Yes Bank sees a huge opportunity in acquiring merchants at Paytm Payments Bank but the National Payments Corporation of India (NPCI) must give a formal approval to the lender to onboard the crisis-ridden payment bank’s merchants, MD & CEO of the private sector bank, Prashant Kumar, told reporters.

“If you think about 10 million merchants (of the payments bank), if their flows are coming through you, and on an average even if it is Rs 25,000, just multiply it, it is a huge float for the bank,” he said. “On top of that, going forward you will have capability to cross sell and fill loan demand if needed, they can also open liability accounts,” he added.

On January 31, the RBI said that due to persistent non-compliance and continued material supervisory concerns, Paytm Payments Bank will not be able to accept further deposits, credit transactions or any top-ups in any customer accounts, prepaid instruments, wallet, FasTags, NCMC cards after February 29. The regulator later extended the deadline for the bank to stop accepting fresh deposits in its accounts and wallets by 15 days.  

Push for profitability  

Kumar said Yes Bank is focusing on expanding its low-cost current account and savings account (CASA) ratio from nearly 30% as on December 31, to 40% over a period of time, in order to improve the bank’s bottomline.

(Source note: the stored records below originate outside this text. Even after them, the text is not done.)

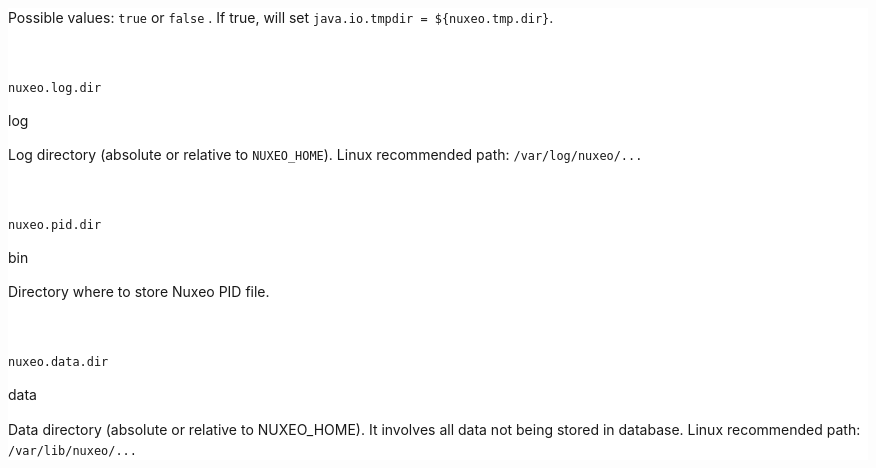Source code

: </td>
<td colspan="1">

Possible values: `true` or `false` .
If true, will set `java.io.tmpdir = ${nuxeo.tmp.dir}`.

</td>
<td colspan="1">&nbsp;</td>
</tr>
<tr>
<td colspan="1">

`nuxeo.log.dir`

</td>
<td colspan="1">

log

</td>
<td colspan="1">

Log directory (absolute or relative to `NUXEO_HOME`).
Linux recommended path: `/var/log/nuxeo/...`

</td>
<td colspan="1">&nbsp;</td>
</tr>
<tr>
<td colspan="1">

`nuxeo.pid.dir`

</td>
<td colspan="1">

bin

</td>
<td colspan="1">

Directory where to store Nuxeo PID file.

</td>
<td colspan="1">&nbsp;</td>
</tr>
<tr>
<td colspan="1">

`nuxeo.data.dir`

</td>
<td colspan="1">

data

</td>
<td colspan="1">

Data directory (absolute or relative to NUXEO_HOME). It involves all data not being stored in database.
Linux recommended path: `/var/lib/nuxeo/...`
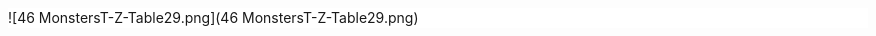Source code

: 









































































![46 MonstersT-Z-Table29.png](46 MonstersT-Z-Table29.png)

Yes Bank’s overall deposits stood at Rs 2.41 trillion as on December 31, up 13% year-on-year (y-o-y).

Further, it aims to increase the share of high yielding retail loans in the overall loan book to improve margins. The commentary is in-line with Kumar’s comments earlier this week. In an interaction with FE, Kumar said the bank is moving into products where yields would be little higher. For example, changing loan mix from new car loan to used car loans and from prime home loan to affordable home loans would enhance yields.

Further, moving into the small and medium enterprises (SME) and mid-corporate segment will further boost the bank’s profitability, he said.

A big drag on Yes Bank’s profitability, Kumar said, was lack of priority sector loans (PSL) which led the bank to park funds in low-yielding rural infrastructure development fund (RIDF). However, the bank is now reaching 40% PSL compliance and going forward the lender needs to ensure having enough PSL exposure to avoid parking money in RIDF, which will thereby boost bottomline.

Yes Bank’s overall advances stood at `2.17 trillion as on December 31, up 12% y-o-y.